» **Task statement**:
Drop the pictures and repeat the remaining data exactly.

» **Data extracts**:
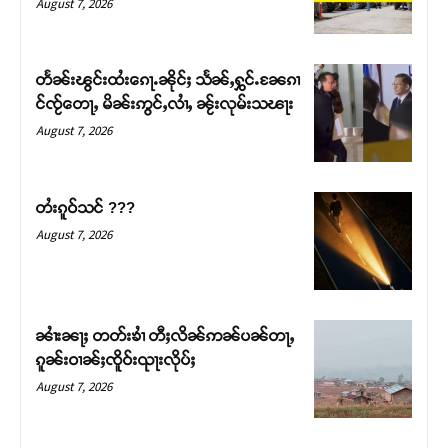
August 7, 2026
တႅၼ်းၽွင်းထႆးၵေႃႉၼိုင်ႈ သႅၼ်ႇႁွင်ႉၼႄၵၢ
င်ၸႂ်တေႃႇ မိၼ်းဢွင်ႇလၢႆႇ ၼႂ်းလုမ်းသၽႃး
August 7, 2026
တႆးၵူဝ်သင် ???
August 7, 2026
Support SHAN
တႃႇႁႂ်ႈသဵင်ၵၢင်ၸႂ်ၵူၼ်းမိူင်း ၵူႈတီႈၵူႈလႅၼ်ပေႃးတေၸွ
ၼၢႆးၼႃႈ တတ်းၶၢႆ တီႈလိၼ်ဢၼ်ပၼ်တႃႇ
တ်ႇ တူဝ်ႈလုမ်ႈၾႃႉၼၼ်ႉ ၶဝ်ႈႁူမ်ႈၵမ်ႉထႅမ် ၸုမ်းၶၢ
ၵူၼ်းဝၢၼ်ႈၸိူဝ်းၺႃးလိုပ်ႈ
ဝ်ႇၽူႈတွႆႇႁွၵ်ႈ လႆႈယူႇၶႃႈဢေႃႈ။
August 7, 2026
Donate Now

» **Finished exercise**:
August 7, 2026
တႅၼ်းၽွင်းထႆးၵေႃႉၼိုင်ႈ သႅၼ်ႇႁွင်ႉၼႄၵၢ
င်ၸႂ်တေႃႇ မိၼ်းဢွင်ႇလၢႆႇ ၼႂ်းလုမ်းသၽႃး
August 7, 2026
တႆးၵူဝ်သင် ???
August 7, 2026
Support SHAN
တႃႇႁႂ်ႈသဵင်ၵၢင်ၸႂ်ၵူၼ်းမိူင်း ၵူႈတီႈၵူႈလႅၼ်ပေႃးတေၸွ
ၼၢႆးၼႃႈ တတ်းၶၢႆ တီႈလိၼ်ဢၼ်ပၼ်တႃႇ
တ်ႇ တူဝ်ႈလုမ်ႈၾႃႉၼၼ်ႉ ၶဝ်ႈႁူမ်ႈၵမ်ႉထႅမ် ၸုမ်းၶၢ
ၵူၼ်းဝၢၼ်ႈၸိူဝ်းၺႃးလိုပ်ႈ
ဝ်ႇၽူႈတွႆႇႁွၵ်ႈ လႆႈယူႇၶႃႈဢေႃႈ။
August 7, 2026
Donate Now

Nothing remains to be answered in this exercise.